• Texte fourni

• • • • •

Lors du 50e congrès du DLR, Marc Halevy, physicien et philosophe, a donné une conférence pour partager son analyse sur les transformations que nous vivons. Nous partageons ici notre analyse de ses propos. Derrière le désordre apparent, existe-t-il une logique dans la transformation du monde qui nous entoure ? Il semble que les turbulences masquent une logique…
En effet, nous faisons face à des défis que l’on peut résumer sous la forme de 5 ruptures.
1 – Une rupture écologique : de l’abondance à la pénurie
Les modèles économiques en place datent pour l’essentiel de la révolution industrielle des 18e et 19e siècles. Associées à de nouvelles règles d’hygiène, elles ont permis une croissance démographique exponentielle. Rappelons que l’économie capitaliste est la rencontre entre une offre et une demande. Plus il y a de besoins plus il y a de demande. Plus il y a de ressources, plus il y a d’offres possibles.
Or, des études récentes montrent que la capacité de ressources renouvelables ne permet de faire vivre que 1,5 à 2 milliards d’individus, quand les prévisions annoncent une population de 9 milliards d’individus en 2050… Certes, il y a encore des ressources non renouvelables qui permettent de répondre à la demande, mais pour un temps forcément limité.
Comment les ressources non renouvelables se raréfient ? A grande vitesse car, selon les principes de la thermodynamique, pour transformer des matières premières, il faut détruire beaucoup plus qu’on ne produit (car le rendement est toujours inférieur à 1). Et nous allons des ressources les plus facilement accessibles aux ressources les plus difficilement accessibles, ce qui consomme et consommera de plus en plus de ressources.
Nous devons donc faire face à un problème qui n’est pas l’épuisement des ressources mais leur inaccessibilité grandissante.

• • • • •

• Données fournies
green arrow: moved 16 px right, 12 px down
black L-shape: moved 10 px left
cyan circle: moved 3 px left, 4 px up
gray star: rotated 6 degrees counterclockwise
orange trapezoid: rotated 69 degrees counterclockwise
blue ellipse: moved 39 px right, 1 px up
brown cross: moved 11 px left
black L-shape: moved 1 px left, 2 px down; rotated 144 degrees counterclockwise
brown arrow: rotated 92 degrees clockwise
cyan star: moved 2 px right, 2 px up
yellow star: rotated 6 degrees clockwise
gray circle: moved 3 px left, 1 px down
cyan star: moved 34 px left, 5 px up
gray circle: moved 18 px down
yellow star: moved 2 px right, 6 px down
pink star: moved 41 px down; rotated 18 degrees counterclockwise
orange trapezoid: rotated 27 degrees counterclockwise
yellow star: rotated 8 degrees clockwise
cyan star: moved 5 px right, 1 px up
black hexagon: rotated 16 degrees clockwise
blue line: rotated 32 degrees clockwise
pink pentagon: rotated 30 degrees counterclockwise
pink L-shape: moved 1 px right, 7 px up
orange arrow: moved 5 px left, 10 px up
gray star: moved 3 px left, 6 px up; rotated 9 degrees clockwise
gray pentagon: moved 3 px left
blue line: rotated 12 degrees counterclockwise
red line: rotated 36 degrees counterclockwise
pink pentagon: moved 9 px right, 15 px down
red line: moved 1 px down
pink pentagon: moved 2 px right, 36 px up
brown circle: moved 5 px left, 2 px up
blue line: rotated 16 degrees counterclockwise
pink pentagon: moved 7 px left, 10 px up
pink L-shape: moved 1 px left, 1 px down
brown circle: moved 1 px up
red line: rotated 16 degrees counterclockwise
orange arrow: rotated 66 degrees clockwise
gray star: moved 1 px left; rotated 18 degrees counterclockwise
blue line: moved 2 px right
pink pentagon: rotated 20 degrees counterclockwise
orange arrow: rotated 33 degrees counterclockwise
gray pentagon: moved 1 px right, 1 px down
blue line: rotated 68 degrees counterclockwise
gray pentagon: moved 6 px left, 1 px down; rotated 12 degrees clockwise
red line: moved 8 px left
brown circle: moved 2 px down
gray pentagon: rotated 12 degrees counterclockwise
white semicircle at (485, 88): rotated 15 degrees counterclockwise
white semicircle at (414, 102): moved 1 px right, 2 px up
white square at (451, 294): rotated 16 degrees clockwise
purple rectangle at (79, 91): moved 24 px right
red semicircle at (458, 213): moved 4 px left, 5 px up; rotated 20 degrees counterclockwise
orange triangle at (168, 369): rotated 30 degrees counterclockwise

• • • • •

• Consigne
Reprenez le passage du texte sur les ruptures qui débute par les mots « Or, des études » et s'achève sur « temps forcément limité. », en renommant partout « individus » en « habitants ».

• Corrigé
Or, des études récentes montrent que la capacité de ressources renouvelables ne permet de faire vivre que 1,5 à 2 milliards d’habitants, quand les prévisions annoncent une population de 9 milliards d’habitants en 2050… Certes, il y a encore des ressources non renouvelables qui permettent de répondre à la demande, mais pour un temps forcément limité.